*DIRECTIVE*
Output the data verbatim, with nothing added or dropped.

Records from a data source
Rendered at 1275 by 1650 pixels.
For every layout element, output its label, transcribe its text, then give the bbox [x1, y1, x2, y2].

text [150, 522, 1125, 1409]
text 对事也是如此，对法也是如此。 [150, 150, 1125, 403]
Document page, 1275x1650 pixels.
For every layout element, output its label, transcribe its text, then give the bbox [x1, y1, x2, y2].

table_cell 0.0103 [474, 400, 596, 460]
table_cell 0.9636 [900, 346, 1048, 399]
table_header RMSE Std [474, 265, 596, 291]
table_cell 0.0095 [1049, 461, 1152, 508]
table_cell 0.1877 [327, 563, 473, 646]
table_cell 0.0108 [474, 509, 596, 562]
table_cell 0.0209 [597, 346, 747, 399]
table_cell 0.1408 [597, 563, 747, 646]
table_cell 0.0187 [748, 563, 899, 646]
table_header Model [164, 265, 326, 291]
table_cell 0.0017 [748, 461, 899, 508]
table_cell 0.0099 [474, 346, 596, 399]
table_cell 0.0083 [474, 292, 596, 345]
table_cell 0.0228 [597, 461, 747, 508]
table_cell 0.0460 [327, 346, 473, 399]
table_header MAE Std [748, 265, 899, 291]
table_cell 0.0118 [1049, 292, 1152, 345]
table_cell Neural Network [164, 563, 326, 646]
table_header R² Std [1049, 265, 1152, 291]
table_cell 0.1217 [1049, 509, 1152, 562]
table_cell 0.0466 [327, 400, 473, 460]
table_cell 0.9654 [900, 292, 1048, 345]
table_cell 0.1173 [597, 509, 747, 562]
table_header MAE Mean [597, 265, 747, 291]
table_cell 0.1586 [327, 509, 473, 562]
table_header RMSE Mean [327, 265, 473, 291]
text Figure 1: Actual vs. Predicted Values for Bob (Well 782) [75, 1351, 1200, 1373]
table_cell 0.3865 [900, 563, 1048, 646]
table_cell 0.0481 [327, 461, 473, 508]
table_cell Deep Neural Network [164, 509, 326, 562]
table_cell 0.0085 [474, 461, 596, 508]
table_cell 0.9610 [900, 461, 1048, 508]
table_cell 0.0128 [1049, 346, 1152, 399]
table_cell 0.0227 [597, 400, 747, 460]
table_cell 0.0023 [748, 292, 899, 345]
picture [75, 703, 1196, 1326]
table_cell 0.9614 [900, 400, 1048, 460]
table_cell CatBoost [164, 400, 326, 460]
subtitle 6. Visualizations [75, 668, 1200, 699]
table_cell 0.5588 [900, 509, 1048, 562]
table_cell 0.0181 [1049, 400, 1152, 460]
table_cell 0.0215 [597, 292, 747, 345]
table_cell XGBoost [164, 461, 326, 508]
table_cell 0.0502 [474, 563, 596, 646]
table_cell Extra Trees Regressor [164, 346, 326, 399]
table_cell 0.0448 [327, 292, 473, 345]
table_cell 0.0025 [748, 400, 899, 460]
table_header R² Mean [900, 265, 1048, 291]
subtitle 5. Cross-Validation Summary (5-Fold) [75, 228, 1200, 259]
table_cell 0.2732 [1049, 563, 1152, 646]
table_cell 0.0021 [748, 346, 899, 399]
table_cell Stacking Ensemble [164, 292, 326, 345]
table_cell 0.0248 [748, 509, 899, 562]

*SOLUTION TO THE PROBLEM*
Rendered at 1275 by 1650 pixels.
For every layout element, output its label, transcribe its text, then give the bbox [x1, y1, x2, y2].

text [150, 522, 1125, 1409]
text 对事也是如此，对法也是如此。 [150, 150, 1125, 403]
Document page, 1275x1650 pixels.
For every layout element, output its label, transcribe its text, then give the bbox [x1, y1, x2, y2].

table_cell 0.0103 [474, 400, 596, 460]
table_cell 0.9636 [900, 346, 1048, 399]
table_header RMSE Std [474, 265, 596, 291]
table_cell 0.0095 [1049, 461, 1152, 508]
table_cell 0.1877 [327, 563, 473, 646]
table_cell 0.0108 [474, 509, 596, 562]
table_cell 0.0209 [597, 346, 747, 399]
table_cell 0.1408 [597, 563, 747, 646]
table_cell 0.0187 [748, 563, 899, 646]
table_header Model [164, 265, 326, 291]
table_cell 0.0017 [748, 461, 899, 508]
table_cell 0.0099 [474, 346, 596, 399]
table_cell 0.0083 [474, 292, 596, 345]
table_cell 0.0228 [597, 461, 747, 508]
table_cell 0.0460 [327, 346, 473, 399]
table_header MAE Std [748, 265, 899, 291]
table_cell 0.0118 [1049, 292, 1152, 345]
table_cell Neural Network [164, 563, 326, 646]
table_header R² Std [1049, 265, 1152, 291]
table_cell 0.1217 [1049, 509, 1152, 562]
table_cell 0.0466 [327, 400, 473, 460]
table_cell 0.9654 [900, 292, 1048, 345]
table_cell 0.1173 [597, 509, 747, 562]
table_header MAE Mean [597, 265, 747, 291]
table_cell 0.1586 [327, 509, 473, 562]
table_header RMSE Mean [327, 265, 473, 291]
text Figure 1: Actual vs. Predicted Values for Bob (Well 782) [75, 1351, 1200, 1373]
table_cell 0.3865 [900, 563, 1048, 646]
table_cell 0.0481 [327, 461, 473, 508]
table_cell Deep Neural Network [164, 509, 326, 562]
table_cell 0.0085 [474, 461, 596, 508]
table_cell 0.9610 [900, 461, 1048, 508]
table_cell 0.0128 [1049, 346, 1152, 399]
table_cell 0.0227 [597, 400, 747, 460]
table_cell 0.0023 [748, 292, 899, 345]
picture [75, 703, 1196, 1326]
table_cell 0.9614 [900, 400, 1048, 460]
table_cell CatBoost [164, 400, 326, 460]
subtitle 6. Visualizations [75, 668, 1200, 699]
table_cell 0.5588 [900, 509, 1048, 562]
table_cell 0.0181 [1049, 400, 1152, 460]
table_cell 0.0215 [597, 292, 747, 345]
table_cell XGBoost [164, 461, 326, 508]
table_cell 0.0502 [474, 563, 596, 646]
table_cell Extra Trees Regressor [164, 346, 326, 399]
table_cell 0.0448 [327, 292, 473, 345]
table_cell 0.0025 [748, 400, 899, 460]
table_header R² Mean [900, 265, 1048, 291]
subtitle 5. Cross-Validation Summary (5-Fold) [75, 228, 1200, 259]
table_cell 0.2732 [1049, 563, 1152, 646]
table_cell 0.0021 [748, 346, 899, 399]
table_cell Stacking Ensemble [164, 292, 326, 345]
table_cell 0.0248 [748, 509, 899, 562]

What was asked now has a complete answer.